Can you reproduce the listing below word for word, leaving out the pictures?
○ ○ ○
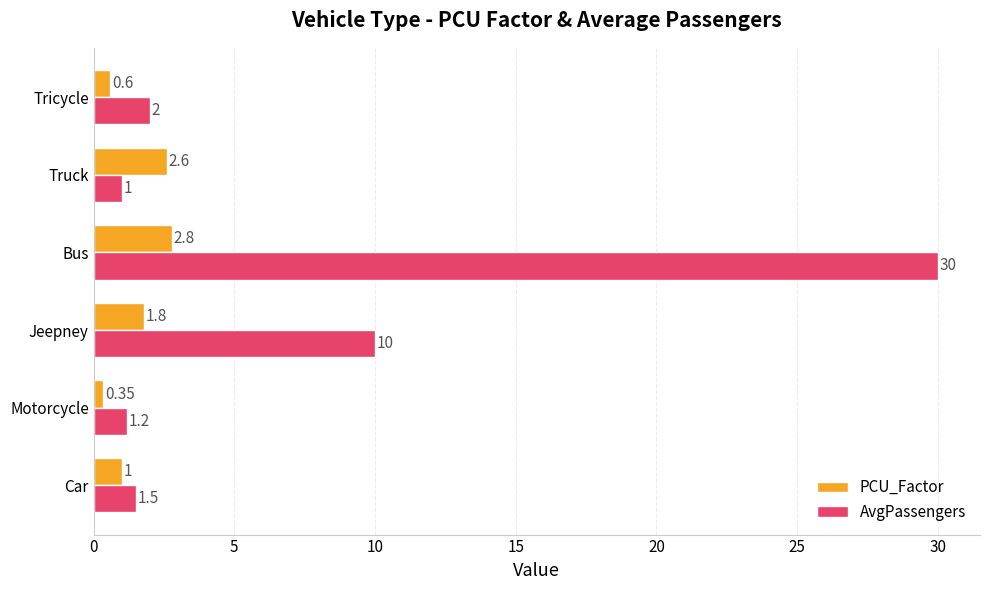

What is the sum of all PCU_Factor values?

9.2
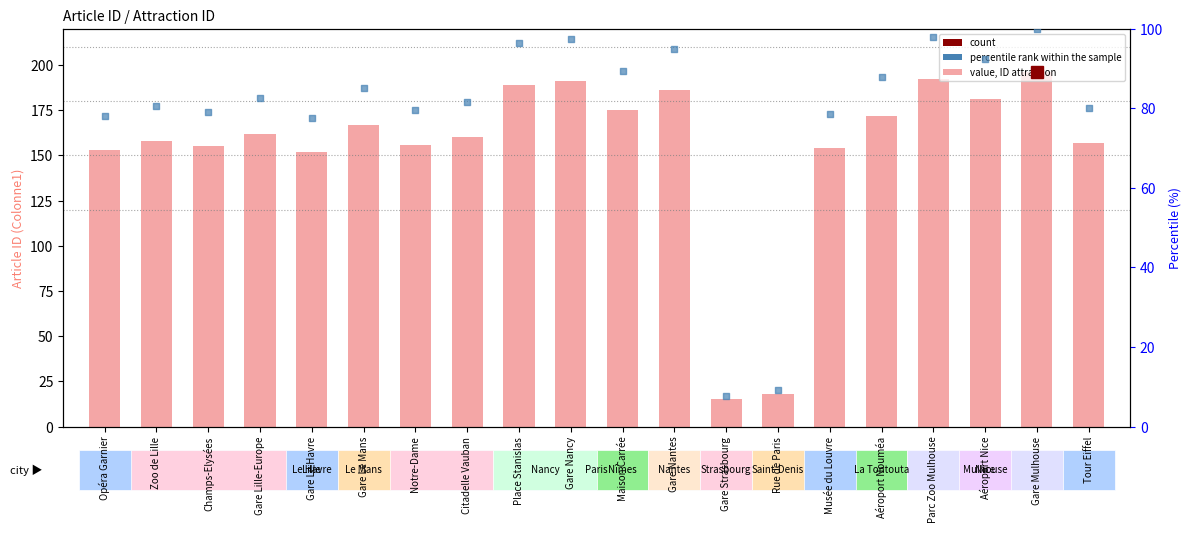

Which series reaches the minimum Y coordinate?

percentile rank within the sample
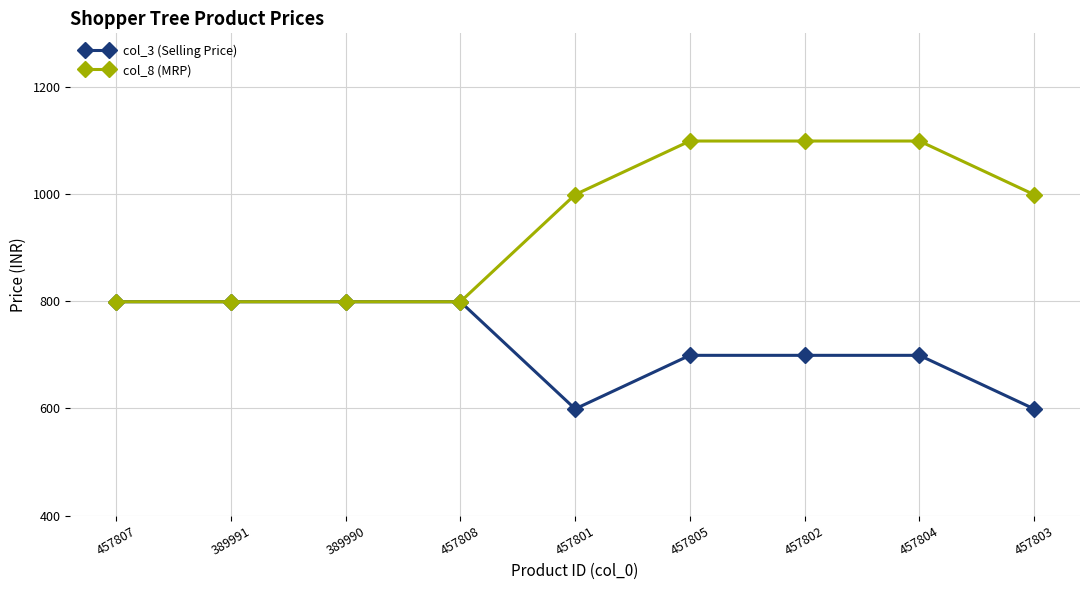

Rank the series by their average value, from lowest to highest.

col_3 (Selling Price), col_8 (MRP)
○ ○ ○
Exercise answer:
What is the sum of all PCU_Factor values?

9.2

Which series reaches the minimum Y coordinate?

percentile rank within the sample

Rank the series by their average value, from lowest to highest.

col_3 (Selling Price), col_8 (MRP)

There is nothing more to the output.